Collect each line from the items below that contains the word "способом".

________

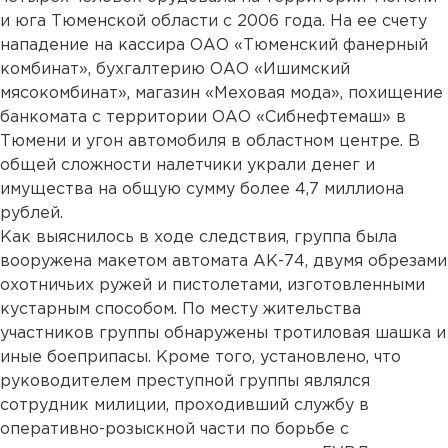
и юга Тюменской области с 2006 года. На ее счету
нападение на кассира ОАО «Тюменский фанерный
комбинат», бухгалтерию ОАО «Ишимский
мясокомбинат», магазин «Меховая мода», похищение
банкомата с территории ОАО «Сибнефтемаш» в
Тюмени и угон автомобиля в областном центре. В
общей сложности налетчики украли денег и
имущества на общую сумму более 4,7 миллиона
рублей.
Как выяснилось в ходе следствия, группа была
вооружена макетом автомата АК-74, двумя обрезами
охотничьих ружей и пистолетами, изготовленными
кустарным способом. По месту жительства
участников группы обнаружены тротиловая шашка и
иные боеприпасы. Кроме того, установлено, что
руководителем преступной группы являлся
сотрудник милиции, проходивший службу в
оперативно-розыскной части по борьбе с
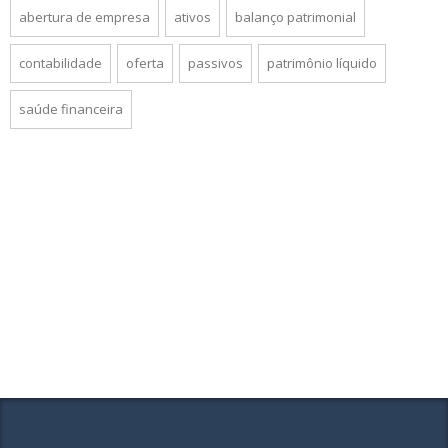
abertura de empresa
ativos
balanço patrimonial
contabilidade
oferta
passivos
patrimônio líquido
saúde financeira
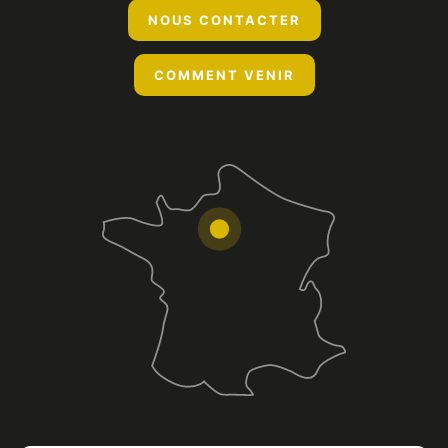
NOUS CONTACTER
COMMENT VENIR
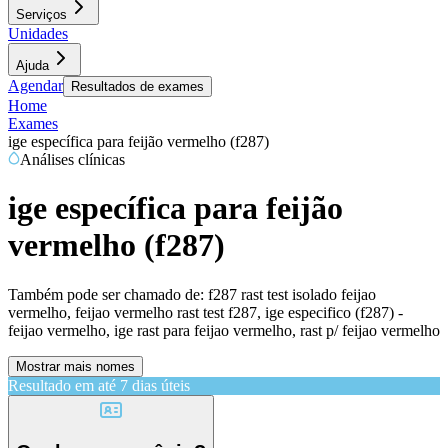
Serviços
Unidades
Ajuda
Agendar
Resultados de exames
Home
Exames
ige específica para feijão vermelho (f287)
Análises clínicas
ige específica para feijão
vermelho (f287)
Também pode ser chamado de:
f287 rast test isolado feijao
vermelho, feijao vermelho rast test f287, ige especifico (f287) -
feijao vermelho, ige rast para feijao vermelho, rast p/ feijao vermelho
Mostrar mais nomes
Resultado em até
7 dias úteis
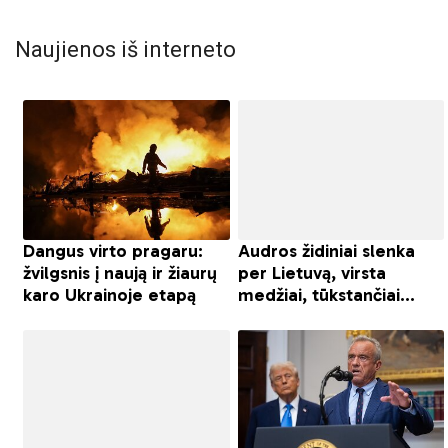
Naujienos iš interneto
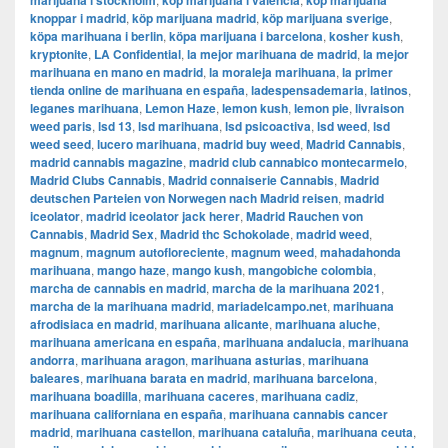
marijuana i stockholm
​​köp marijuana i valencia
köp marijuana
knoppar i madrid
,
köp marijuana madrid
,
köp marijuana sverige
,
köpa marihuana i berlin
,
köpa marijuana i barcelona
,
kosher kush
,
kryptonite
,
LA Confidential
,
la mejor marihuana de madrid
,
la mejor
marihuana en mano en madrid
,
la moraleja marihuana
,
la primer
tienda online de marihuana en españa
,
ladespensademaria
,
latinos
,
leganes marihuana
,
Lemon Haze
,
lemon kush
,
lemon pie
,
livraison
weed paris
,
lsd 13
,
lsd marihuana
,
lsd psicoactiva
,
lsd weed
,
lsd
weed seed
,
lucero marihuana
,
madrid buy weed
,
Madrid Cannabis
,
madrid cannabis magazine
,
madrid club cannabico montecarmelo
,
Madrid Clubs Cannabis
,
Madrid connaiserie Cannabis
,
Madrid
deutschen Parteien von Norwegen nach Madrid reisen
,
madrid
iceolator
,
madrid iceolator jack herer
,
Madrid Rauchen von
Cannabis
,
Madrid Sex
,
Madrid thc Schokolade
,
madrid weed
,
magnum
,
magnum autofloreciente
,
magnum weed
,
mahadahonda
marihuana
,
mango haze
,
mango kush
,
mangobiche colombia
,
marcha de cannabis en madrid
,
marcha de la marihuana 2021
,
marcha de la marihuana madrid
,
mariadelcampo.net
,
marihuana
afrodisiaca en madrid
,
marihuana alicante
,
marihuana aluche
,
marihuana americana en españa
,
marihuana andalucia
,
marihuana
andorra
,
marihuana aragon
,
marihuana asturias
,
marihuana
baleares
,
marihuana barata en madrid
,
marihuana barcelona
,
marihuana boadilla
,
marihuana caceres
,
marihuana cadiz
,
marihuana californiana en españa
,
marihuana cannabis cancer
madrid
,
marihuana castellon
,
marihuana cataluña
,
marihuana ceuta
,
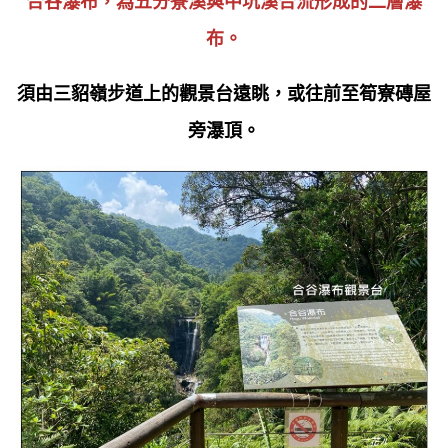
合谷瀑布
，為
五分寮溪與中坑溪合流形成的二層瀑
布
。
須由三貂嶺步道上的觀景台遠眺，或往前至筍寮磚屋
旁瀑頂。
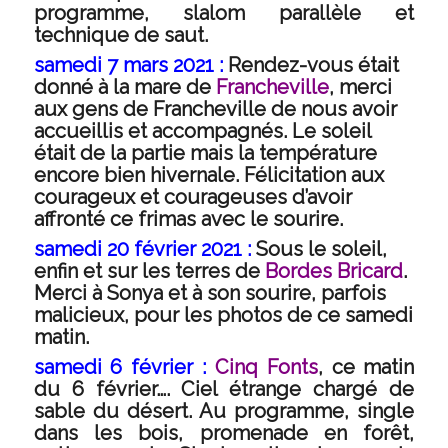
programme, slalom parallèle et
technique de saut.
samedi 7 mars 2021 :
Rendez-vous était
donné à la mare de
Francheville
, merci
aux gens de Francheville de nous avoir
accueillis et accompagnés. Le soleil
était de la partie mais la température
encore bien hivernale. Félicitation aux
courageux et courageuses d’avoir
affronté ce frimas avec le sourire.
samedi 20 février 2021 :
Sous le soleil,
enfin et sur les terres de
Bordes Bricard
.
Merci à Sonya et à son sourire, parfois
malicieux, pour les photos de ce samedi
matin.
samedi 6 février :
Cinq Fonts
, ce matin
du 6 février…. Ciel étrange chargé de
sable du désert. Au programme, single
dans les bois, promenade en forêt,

________

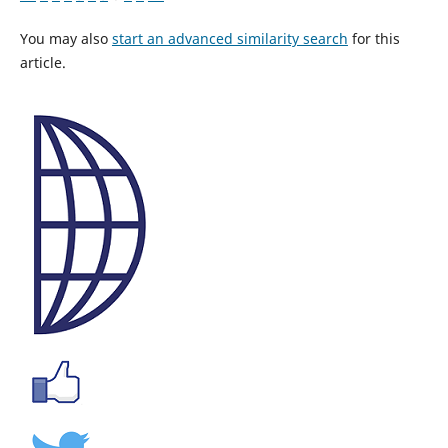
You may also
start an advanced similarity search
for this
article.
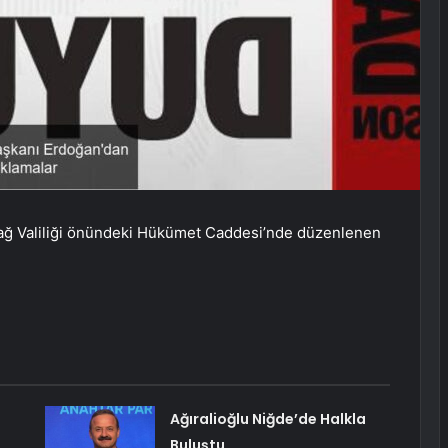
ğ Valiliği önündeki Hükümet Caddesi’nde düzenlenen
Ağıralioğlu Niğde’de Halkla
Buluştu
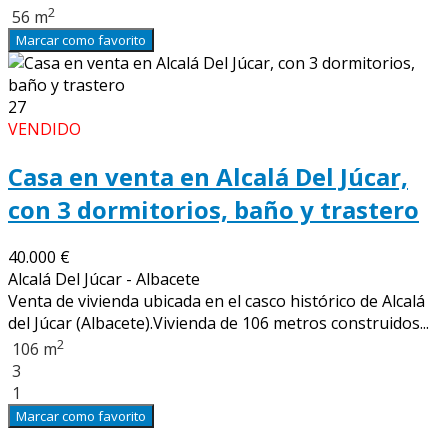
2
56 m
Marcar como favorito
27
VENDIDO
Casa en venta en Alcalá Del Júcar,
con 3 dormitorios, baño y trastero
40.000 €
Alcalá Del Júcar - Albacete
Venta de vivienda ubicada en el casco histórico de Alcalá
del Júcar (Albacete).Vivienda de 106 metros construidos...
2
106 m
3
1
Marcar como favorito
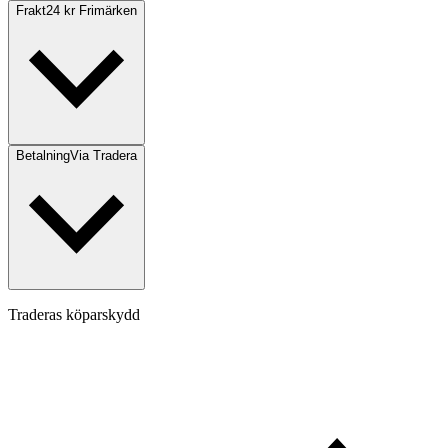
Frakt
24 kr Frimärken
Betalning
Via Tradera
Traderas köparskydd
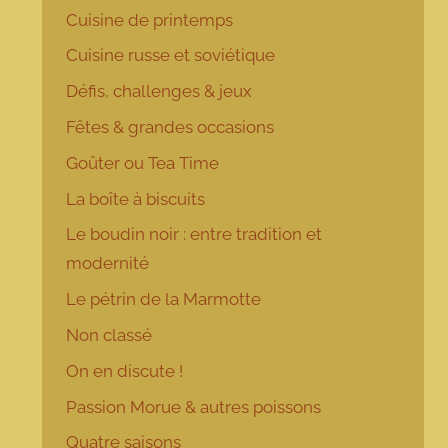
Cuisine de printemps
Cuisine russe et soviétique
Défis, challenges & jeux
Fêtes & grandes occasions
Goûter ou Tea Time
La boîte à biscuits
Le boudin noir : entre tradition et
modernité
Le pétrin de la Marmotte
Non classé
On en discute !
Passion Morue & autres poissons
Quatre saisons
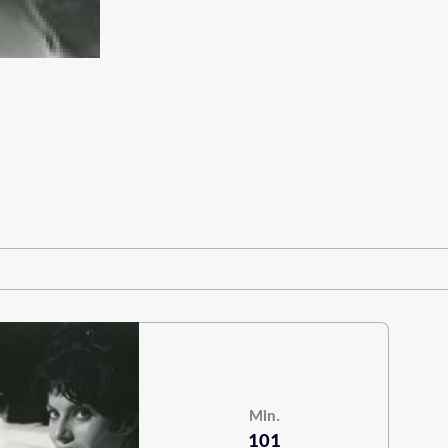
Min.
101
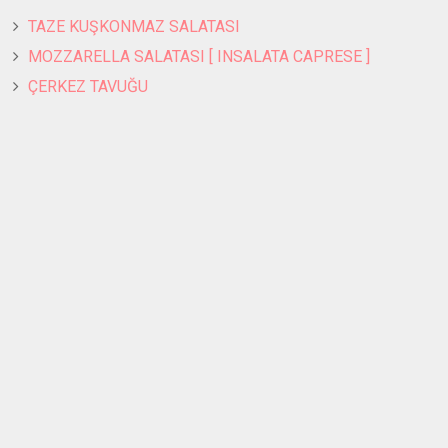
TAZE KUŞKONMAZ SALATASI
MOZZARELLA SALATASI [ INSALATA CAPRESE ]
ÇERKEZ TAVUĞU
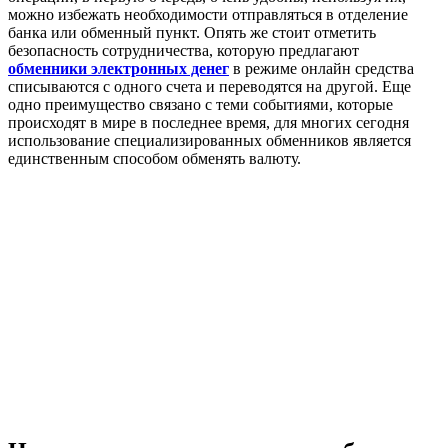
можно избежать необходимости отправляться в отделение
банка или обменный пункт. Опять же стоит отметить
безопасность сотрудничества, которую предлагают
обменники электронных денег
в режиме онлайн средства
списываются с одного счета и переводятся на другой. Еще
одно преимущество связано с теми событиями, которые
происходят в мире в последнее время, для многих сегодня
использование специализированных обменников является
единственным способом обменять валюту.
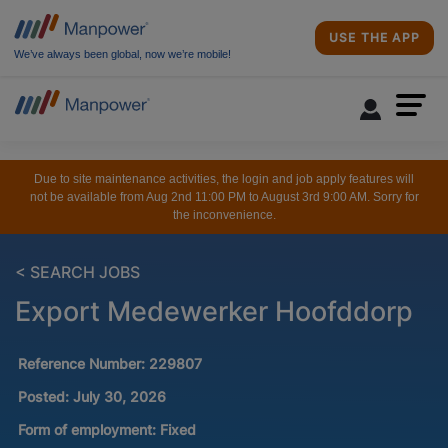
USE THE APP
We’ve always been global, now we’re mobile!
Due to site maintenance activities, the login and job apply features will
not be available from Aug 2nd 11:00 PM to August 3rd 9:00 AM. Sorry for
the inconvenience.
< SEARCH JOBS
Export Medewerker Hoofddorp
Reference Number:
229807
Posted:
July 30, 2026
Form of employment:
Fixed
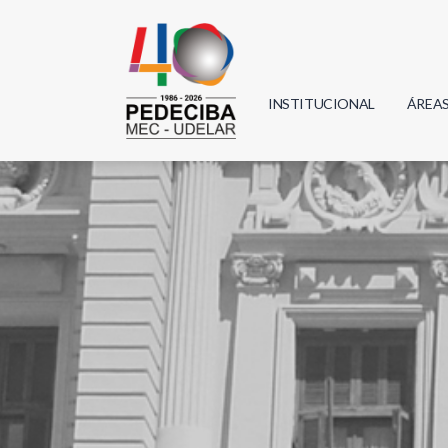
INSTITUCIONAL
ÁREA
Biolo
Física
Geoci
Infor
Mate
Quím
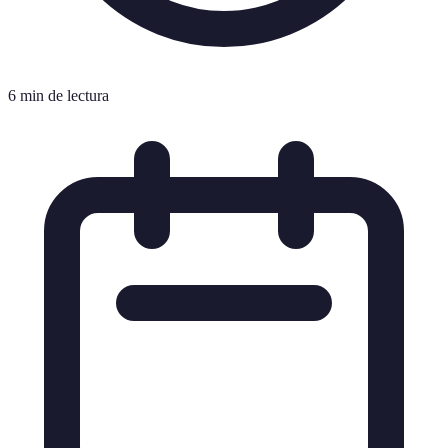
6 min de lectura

________

RESULT FOR THIS EXERCISE:
кустарным способом. По месту жительства
единственным способом обменять валюту.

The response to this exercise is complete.